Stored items
*** Block opens ***

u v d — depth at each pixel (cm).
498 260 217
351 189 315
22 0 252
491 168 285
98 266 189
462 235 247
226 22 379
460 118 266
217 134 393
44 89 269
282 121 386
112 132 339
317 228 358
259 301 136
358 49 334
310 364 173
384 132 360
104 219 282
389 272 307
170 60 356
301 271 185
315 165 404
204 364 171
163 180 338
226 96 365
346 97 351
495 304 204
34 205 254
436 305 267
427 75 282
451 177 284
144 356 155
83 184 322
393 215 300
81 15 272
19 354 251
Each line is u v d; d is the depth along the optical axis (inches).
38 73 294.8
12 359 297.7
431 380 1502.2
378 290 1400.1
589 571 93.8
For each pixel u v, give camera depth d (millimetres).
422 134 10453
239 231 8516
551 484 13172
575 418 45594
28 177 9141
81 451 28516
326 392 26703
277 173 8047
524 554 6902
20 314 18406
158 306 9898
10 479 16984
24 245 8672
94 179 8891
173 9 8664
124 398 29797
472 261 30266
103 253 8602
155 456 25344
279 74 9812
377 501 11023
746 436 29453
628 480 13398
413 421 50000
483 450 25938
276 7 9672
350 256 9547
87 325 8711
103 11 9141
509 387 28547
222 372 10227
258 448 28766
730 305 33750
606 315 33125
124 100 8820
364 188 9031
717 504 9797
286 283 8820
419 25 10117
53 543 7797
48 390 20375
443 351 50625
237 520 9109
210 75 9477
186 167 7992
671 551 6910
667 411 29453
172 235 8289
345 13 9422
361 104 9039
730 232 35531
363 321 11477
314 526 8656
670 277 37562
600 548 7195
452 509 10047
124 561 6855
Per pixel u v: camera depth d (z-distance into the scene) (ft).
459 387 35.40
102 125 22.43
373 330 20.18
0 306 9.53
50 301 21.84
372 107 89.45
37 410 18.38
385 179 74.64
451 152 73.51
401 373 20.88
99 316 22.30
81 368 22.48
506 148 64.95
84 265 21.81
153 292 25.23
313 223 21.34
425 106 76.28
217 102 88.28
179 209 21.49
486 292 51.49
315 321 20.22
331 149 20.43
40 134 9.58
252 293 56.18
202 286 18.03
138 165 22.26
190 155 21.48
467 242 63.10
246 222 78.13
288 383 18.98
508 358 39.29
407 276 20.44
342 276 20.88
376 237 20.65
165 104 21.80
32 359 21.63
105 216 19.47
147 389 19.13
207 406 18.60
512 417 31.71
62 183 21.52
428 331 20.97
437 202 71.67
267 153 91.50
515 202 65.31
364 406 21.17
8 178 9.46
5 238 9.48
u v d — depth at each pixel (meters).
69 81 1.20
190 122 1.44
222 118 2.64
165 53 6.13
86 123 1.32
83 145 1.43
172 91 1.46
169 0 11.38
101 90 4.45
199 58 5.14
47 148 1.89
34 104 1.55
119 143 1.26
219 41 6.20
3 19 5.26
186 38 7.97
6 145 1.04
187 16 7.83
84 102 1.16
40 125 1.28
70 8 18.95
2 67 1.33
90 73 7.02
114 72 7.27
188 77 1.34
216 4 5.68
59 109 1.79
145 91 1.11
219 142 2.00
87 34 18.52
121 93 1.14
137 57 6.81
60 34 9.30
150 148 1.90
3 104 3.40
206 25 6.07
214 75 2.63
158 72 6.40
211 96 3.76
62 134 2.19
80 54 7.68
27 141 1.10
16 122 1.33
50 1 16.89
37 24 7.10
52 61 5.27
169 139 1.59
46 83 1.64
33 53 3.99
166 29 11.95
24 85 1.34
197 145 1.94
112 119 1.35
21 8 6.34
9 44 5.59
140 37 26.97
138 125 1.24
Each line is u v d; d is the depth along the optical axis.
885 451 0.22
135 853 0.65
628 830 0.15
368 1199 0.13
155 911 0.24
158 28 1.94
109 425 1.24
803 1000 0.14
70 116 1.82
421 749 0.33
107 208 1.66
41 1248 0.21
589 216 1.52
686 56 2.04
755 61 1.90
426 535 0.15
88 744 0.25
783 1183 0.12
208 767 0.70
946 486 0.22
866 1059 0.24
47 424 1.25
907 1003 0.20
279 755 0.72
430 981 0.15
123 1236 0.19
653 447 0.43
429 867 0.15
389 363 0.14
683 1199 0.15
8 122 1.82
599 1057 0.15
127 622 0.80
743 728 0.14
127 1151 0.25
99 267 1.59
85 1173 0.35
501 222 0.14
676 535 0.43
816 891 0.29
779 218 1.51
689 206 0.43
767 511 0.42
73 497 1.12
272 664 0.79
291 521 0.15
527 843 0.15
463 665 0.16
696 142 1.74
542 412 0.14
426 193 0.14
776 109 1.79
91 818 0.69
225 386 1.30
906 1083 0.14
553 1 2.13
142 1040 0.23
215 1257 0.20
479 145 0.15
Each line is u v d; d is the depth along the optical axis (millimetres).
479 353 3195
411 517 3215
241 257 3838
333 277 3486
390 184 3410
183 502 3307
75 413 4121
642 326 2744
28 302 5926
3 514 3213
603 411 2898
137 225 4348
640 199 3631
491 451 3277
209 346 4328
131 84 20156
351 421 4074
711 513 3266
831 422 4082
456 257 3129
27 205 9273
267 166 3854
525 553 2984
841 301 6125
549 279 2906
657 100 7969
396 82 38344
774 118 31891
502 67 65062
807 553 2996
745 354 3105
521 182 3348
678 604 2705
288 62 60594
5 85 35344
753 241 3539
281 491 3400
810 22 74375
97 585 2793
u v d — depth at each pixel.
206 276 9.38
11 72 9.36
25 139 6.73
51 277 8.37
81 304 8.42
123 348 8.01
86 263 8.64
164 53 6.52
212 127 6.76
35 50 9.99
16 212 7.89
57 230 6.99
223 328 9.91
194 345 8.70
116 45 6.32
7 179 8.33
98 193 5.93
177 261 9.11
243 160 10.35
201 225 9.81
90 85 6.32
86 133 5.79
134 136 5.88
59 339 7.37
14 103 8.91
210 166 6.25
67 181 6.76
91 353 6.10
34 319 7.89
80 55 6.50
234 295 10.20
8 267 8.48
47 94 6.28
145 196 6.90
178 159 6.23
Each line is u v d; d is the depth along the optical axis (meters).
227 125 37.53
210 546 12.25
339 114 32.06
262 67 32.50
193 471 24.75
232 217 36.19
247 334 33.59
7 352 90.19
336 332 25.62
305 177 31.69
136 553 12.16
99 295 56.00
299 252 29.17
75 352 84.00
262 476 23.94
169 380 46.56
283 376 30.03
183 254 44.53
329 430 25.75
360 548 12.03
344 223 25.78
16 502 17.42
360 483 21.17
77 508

*** Block closes ***

■ **Problem to work on**: The first line of the entries, the line with "153 292 25.23", and every line between them should be retyped exactly, and nothing else.

■ **Exercise response**:
u v d — depth at each pixel (cm).
498 260 217
351 189 315
22 0 252
491 168 285
98 266 189
462 235 247
226 22 379
460 118 266
217 134 393
44 89 269
282 121 386
112 132 339
317 228 358
259 301 136
358 49 334
310 364 173
384 132 360
104 219 282
389 272 307
170 60 356
301 271 185
315 165 404
204 364 171
163 180 338
226 96 365
346 97 351
495 304 204
34 205 254
436 305 267
427 75 282
451 177 284
144 356 155
83 184 322
393 215 300
81 15 272
19 354 251
Each line is u v d; d is the depth along the optical axis (inches).
38 73 294.8
12 359 297.7
431 380 1502.2
378 290 1400.1
589 571 93.8
For each pixel u v, give camera depth d (millimetres).
422 134 10453
239 231 8516
551 484 13172
575 418 45594
28 177 9141
81 451 28516
326 392 26703
277 173 8047
524 554 6902
20 314 18406
158 306 9898
10 479 16984
24 245 8672
94 179 8891
173 9 8664
124 398 29797
472 261 30266
103 253 8602
155 456 25344
279 74 9812
377 501 11023
746 436 29453
628 480 13398
413 421 50000
483 450 25938
276 7 9672
350 256 9547
87 325 8711
103 11 9141
509 387 28547
222 372 10227
258 448 28766
730 305 33750
606 315 33125
124 100 8820
364 188 9031
717 504 9797
286 283 8820
419 25 10117
53 543 7797
48 390 20375
443 351 50625
237 520 9109
210 75 9477
186 167 7992
671 551 6910
667 411 29453
172 235 8289
345 13 9422
361 104 9039
730 232 35531
363 321 11477
314 526 8656
670 277 37562
600 548 7195
452 509 10047
124 561 6855
Per pixel u v: camera depth d (z-distance into the scene) (ft).
459 387 35.40
102 125 22.43
373 330 20.18
0 306 9.53
50 301 21.84
372 107 89.45
37 410 18.38
385 179 74.64
451 152 73.51
401 373 20.88
99 316 22.30
81 368 22.48
506 148 64.95
84 265 21.81
153 292 25.23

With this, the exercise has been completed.